Uganda Hosts 1.7 Million Refugees without International Support

Illustration (Photo via Al Jazeera Twitter)

Agnes Bulaba, a Congolese refugee in Uganda, has been surviving for months without the food rations she used to rely on. Her kids scrounge around the neighborhood for whatever food they can find.

“As a woman who’s not married, life is hard,” Bulaba told The Associated Press. The mother of six, who frequently works as a prostitute to support her family, said that some residents “keep throwing stones at us, but we just want to feed our kids and buy them some clothes,”

According to the United Nations refugee agency, Uganda is the largest refugee-hosting nation in Africa, with over 1.7 million refugees living there. Although Uganda is known for accepting people escaping violence in neighboring countries, officials and humanitarians say the country’s high refugee population and declining foreign aid have placed a lot of strain on host communities.

The U.N. estimates that 10,000 new people arrive in Uganda every month. The majority are from nearby South Sudan and Congo, but some have recently fled the war in Sudan.
In the southwestern Ugandan refugee settlement of Rwamwanja, Bulaba is one of tens of thousands. Small plots of land are provided to the refugees there to cultivate as they gradually wean themselves off of complete reliance on humanitarian food rations, just like in other settlements throughout the east African nation.

The value of a U.N. food program is only $350 million.

Since 2021, the U.N. World Food Program has given priority to the most vulnerable groups for food assistance, which can be as little as $3 in cash or food items, as funding has steadily decreased. Refugees are entitled to 60% rations after three months in Uganda, and after six months, the amount is cut in half. The vast majority of the approximately 99,000 refugees in Bulaba’s settlement are at risk of hunger and other forms of poverty because only recent arrivals receive 100 percen food assistance.

At a 2017 summit in the capital city of Kampala, the Ugandan government and the United Nations requested $8 billion to address the sudden surge in South Sudanese refugees. There was only a $350 million pledge.

The United Nations High Commissioner for Refugees, Filippo Grandi, traveled to Uganda last week, in part to draw attention to the lack of funding. Grandi said in a statement at the conclusion of his visit that the international community “should not take Uganda’s generosity and the global public good it provides for granted “Services here are overstretched. Natural resources are limited, and financial support is not keeping pace with the needs.”

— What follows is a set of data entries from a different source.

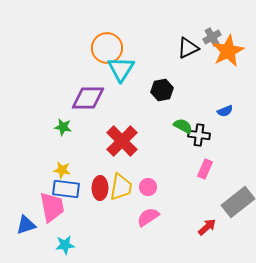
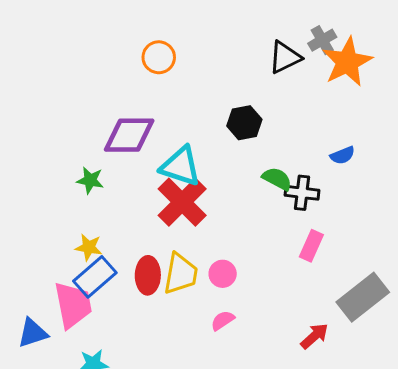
orange circle: (107, 48) -> (159, 57), size x0.7
cyan triangle: (121, 69) -> (181, 166), moved, turned -44
blue rectangle: (66, 189) -> (95, 277), turned -48
pink semicircle: (148, 217) -> (223, 320), size x0.7

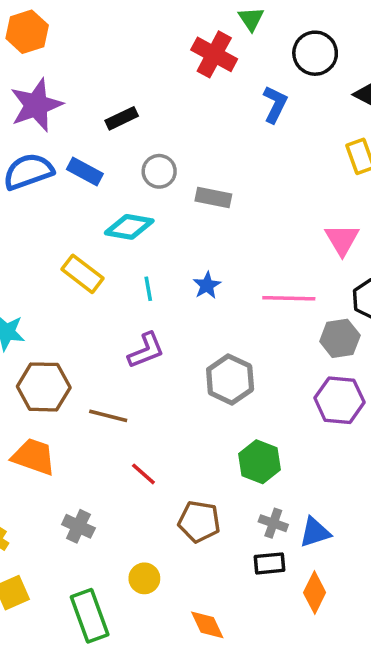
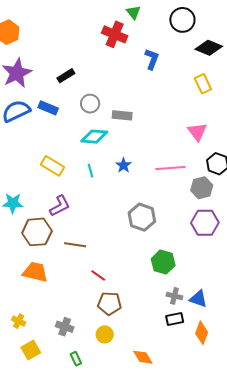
black circle: (315, 53) -> (182, 20), moved
cyan diamond: (129, 227) -> (94, 137), moved
purple L-shape: (146, 350) -> (60, 206), moved
brown pentagon: (199, 522) -> (109, 303), moved
gray cross: (78, 526) -> (65, 327), moved
blue triangle: (315, 532) -> (198, 299), turned 42
green rectangle: (90, 616) -> (76, 359), size x0.5

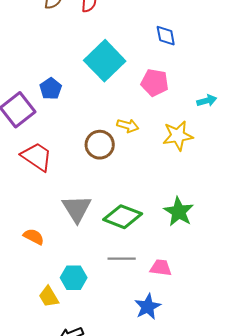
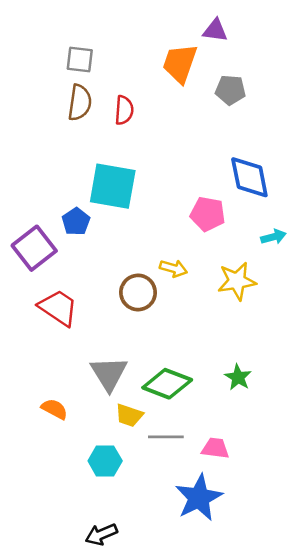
blue diamond: (166, 36) -> (249, 177), moved, size x1.6
cyan square: (105, 61) -> (113, 186), moved, turned -36
green star: (179, 212) -> (238, 377), size x0.7
yellow trapezoid: (49, 297) -> (129, 415), moved, turned -40
blue star: (148, 307) -> (199, 498), size x1.4

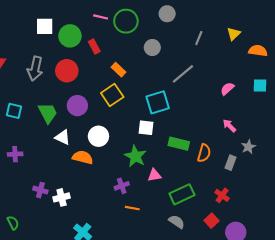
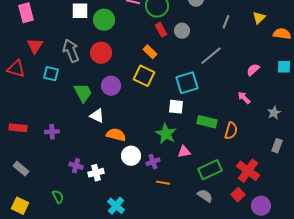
red rectangle: (94, 46) -> (161, 30), moved
gray arrow: (35, 69) -> (71, 51), turned 145
yellow square: (112, 95) -> (144, 76), turned -30
cyan square: (14, 111) -> (51, 74), moved
pink arrow: (229, 126) -> (244, 98), moved
white circle: (98, 136) -> (131, 156), moved
gray star: (248, 147) -> (274, 113), moved
gray rectangle: (230, 163) -> (277, 146), moved
red cross: (222, 195) -> (248, 171), size x1.6
green semicircle: (13, 223) -> (58, 197), moved

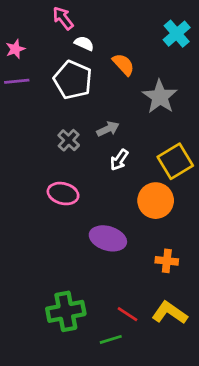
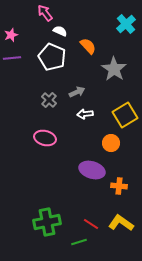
white arrow: (119, 160) -> (85, 114), turned 49
orange circle: (156, 201) -> (111, 143), size x0.7
purple ellipse: (108, 238) -> (92, 170), moved

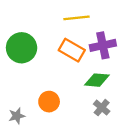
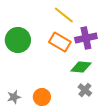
yellow line: (77, 18) -> (64, 15), turned 45
orange circle: (49, 102) -> (42, 97), moved

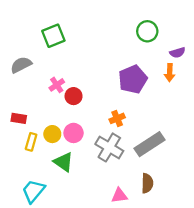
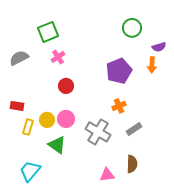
pink cross: (57, 85) -> (58, 57), moved
orange cross: (117, 118) -> (119, 106), moved
gray rectangle: (150, 144) -> (134, 129), size x0.6

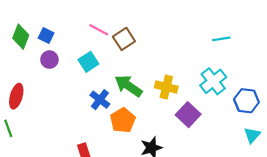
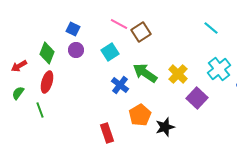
green diamond: (21, 37) -> (47, 53), moved
cyan line: (221, 39) -> (211, 28), moved, turned 49
yellow cross: (166, 87) -> (178, 74), turned 30
orange pentagon: (123, 120) -> (140, 115), moved

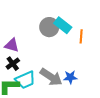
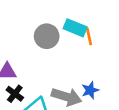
cyan rectangle: (63, 25) -> (75, 28), moved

He also said international support “is urgently needed to sustain Uganda’s commitment to refugees,” urging donors and humanitarian partners to “come together with the government to address the needs of refugees and the generous communities hosting them.”

In Uganda, refugees can use the same hospitals as locals, and their kids can go to school. Although this facilitates their assimilation into Ugandan society, tensions can occasionally arise from competition for scarce resources. Violence is rarely reported, though.

During Grandi’s visit, Hillary Onek, the Ugandan government minister responsible for refugees, stated that assistance is required for local officials to assist refugees in becoming more self-sufficient. Despite claiming that the nation was “overloaded” with refugees, he listed a number of training programs, such as metal welding, carpentry, and bricklaying, that could assist refugees in becoming self-sufficient.

He declared, “We are attempting to be innovative.” “There is not enough money to meet their demands, not even providing them with enough food to eat, given that funding for refugee programs has decreased over the years.”

“To survive on your own, using your skills, using whatever capacity you have” is the alternative, according to Onek.

However, Bulaba, a Congolese refugee who flees violence in her home country with her two children and has been in Uganda since 2014, claimed she is unable to find employment. Since then, she has given birth to four more kids, all of whom frequently go barefoot and without proper attire. She misses the stipend she used to receive in exchange for food.

“For us to eat, we look for work, but there’s no work,” she said.